Последняя инстанция - Владимир Анатольевич Добровольский
Шрифт:
Интервал:
Закладка:
А старая моя знакомая сидит перед новым своим начальником вполне непринужденно. На ней темно-красный шерстяной жакет в обтяжку, такая же юбка, открывающая колени; чулки и туфли — не по сезону. Нарядилась. Прежние повадки. Она и студенткой наряжалась на каждый экзамен, хотя, помнится, не всегда это ее выручало.
— Мы вместе учились в институте, — с оттенком грусти, а может, иронии сообщает она Константину Федоровичу.
Вместе, да не совсем. Когда я заканчивал, она была еще на третьем курсе, а потом перевелась в Иркутский университет. Отец у нее строитель — вот и кочевали.
— Отлично! — радуется Константин Федорович нашему студенческому родству. — У вас, кажется, — спрашивает у меня, — два стола?
Странный вопрос. Впрочем, почему же странный? Понадобился стол.
— Так точно, — рапортую.
— Прошу вас, — обращается он ко мне, а улыбается новой сотруднице, — приютить на время Алевтину Сергеевну. Пока отвоюем комнату. У нас на этаже сейчас свободных нет.
Этого я никак не ожидал. Теснить меня? Теснил бы уж наших зубров, которым конечно же все равно, будут ли третьи лица при допросах. А я привык работать один. Всякие т р е т ь и меня смущают. Теряю нить.

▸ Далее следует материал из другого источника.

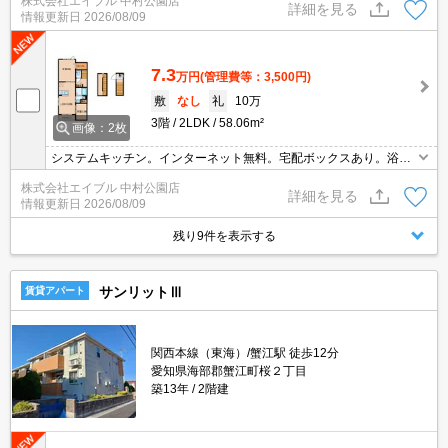
株式会社エイブル 中村公園店
詳細を見る
情報更新日
2026/08/09
7.3
万円
(管理費等：3,500円)
敷
なし
礼
10万
3階
2LDK
58.06m²
画像：2枚
システムキッチン。インターネット無料。宅配ボックスあり。浴室
乾燥機、室内物干し付きで雨の日も安心です。
株式会社エイブル 中村公園店
詳細を見る
情報更新日
2026/08/09
残り9件を表示する
サンリットⅢ
賃貸アパート
関西本線（東海）/蟹江駅 徒歩12分
愛知県海部郡蟹江町桜２丁目
築13年
2階建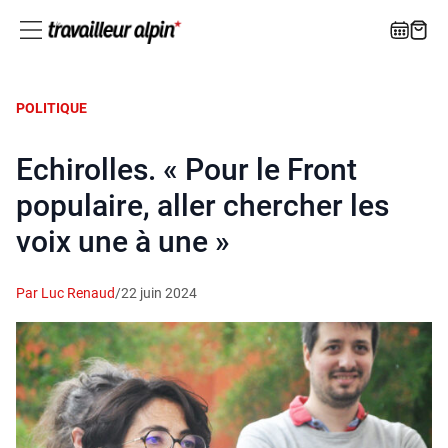
POLITIQUE
Echirolles. « Pour le Front
populaire, aller chercher les
voix une à une »
Par Luc Renaud
/
22 juin 2024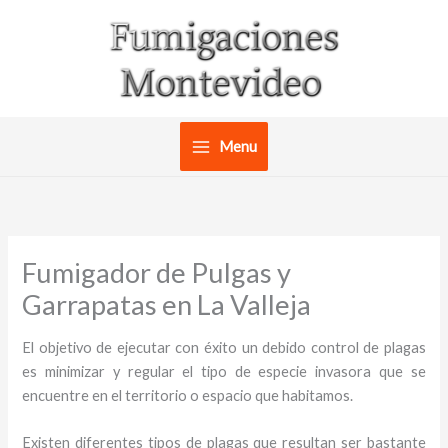
Ir
al
contenido
Menu
Fumigador de Pulgas y
Garrapatas en La Valleja
El objetivo de ejecutar con éxito un debido control de plagas
es minimizar y regular el tipo de especie invasora que se
encuentre en el territorio o espacio que habitamos.
Existen diferentes tipos de plagas que resultan ser bastante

— Можно идти? — спрашиваю.
— Только будьте галантным, — шутит Константин Федорович. — Пропустите Алевтину Сергеевну вперед.
А она уже вполне освоилась в новой обстановке:
— Борис Ильич никогда галантностью не отличался.

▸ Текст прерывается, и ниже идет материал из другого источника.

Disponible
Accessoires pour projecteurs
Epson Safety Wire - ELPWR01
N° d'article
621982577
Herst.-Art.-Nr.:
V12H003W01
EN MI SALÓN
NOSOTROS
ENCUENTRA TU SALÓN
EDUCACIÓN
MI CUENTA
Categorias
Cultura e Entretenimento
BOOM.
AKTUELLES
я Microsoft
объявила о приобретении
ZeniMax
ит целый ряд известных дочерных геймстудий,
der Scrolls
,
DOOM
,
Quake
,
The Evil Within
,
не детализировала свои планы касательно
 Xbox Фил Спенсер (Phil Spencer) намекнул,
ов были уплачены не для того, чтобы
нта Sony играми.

— Не будем отчаиваться, — улыбается Величко. — Борис Ильич поработает над собой.
Молчу.
Она встает:
— С вашего разрешения, товарищ полковник…
— Пожалуйста, пожалуйста, — расшаркивается Величко. — Устраивайтесь, осматривайтесь, а мой заместитель подберет вам кое-что для начала.
Испытательный срок. Для меня это уже далеко позади — единственное мое преимущество перед ней.
Выходим.
— Ну, Боб, здоров! — протягивает она мне руку и с размаху шлепает меня по ладони.
— Что это ты… надумала?
— Нельзя же при начальстве бросаться друг другу в объятия!
Она шумна по-прежнему и по-новому размашиста, крупна. Как будто подросла еще немного. Это я привык к Жанне.
Отпираю ключом дверь, пропускаю даму вперед. Галантен. Пожалуйста, пожалуйста. Беру пример с начальства.
У Константина Федоровича я был до смешного скован, у себя становлюсь до смешного суетлив. Тоже ловлю себя на этом. И тоже совладать с собой не могу.
Убираю со стола пишущую машинку, пытаюсь вообще навести порядок. А наводить-то нечего: беспорядка я не терплю. У меня мысль бездействует, если вокруг хаос.
Она садится, вынимает из сумки сигареты. У нас не курят. Иронически взглянув на самодельную табличку, чиркает спичкой.
— Ты это что, — спрашиваю, — всерьез?
— Втянулась, — беспечно отвечает она. — А ты, видно, бросил? У тебя всегда была исключительная стойкость.
Это сказано со смыслом, а не просто брошено вскользь; смысл, правда, касается давнего, нынешнего же не касается нисколько.
— Умница, что бросил, — говорит она покровительственно. — А так как мы с тобой целоваться не будем, позволь уж мне подымить.
— Тут у нас не до поцелуев, — говорю.
— А что ваш полковник? — спрашивает. — По-моему, он хитер.
Я сижу за своим столом, она — за своим.
— Не замечал.
— А по-моему, он хитер, — повторяет она. — Любезности, интеллигентщина, всякая мура. Пепельницы у тебя нет?
Есть. Числится по инвентарной ведомости, но спрятана в ящике стола. Достаю.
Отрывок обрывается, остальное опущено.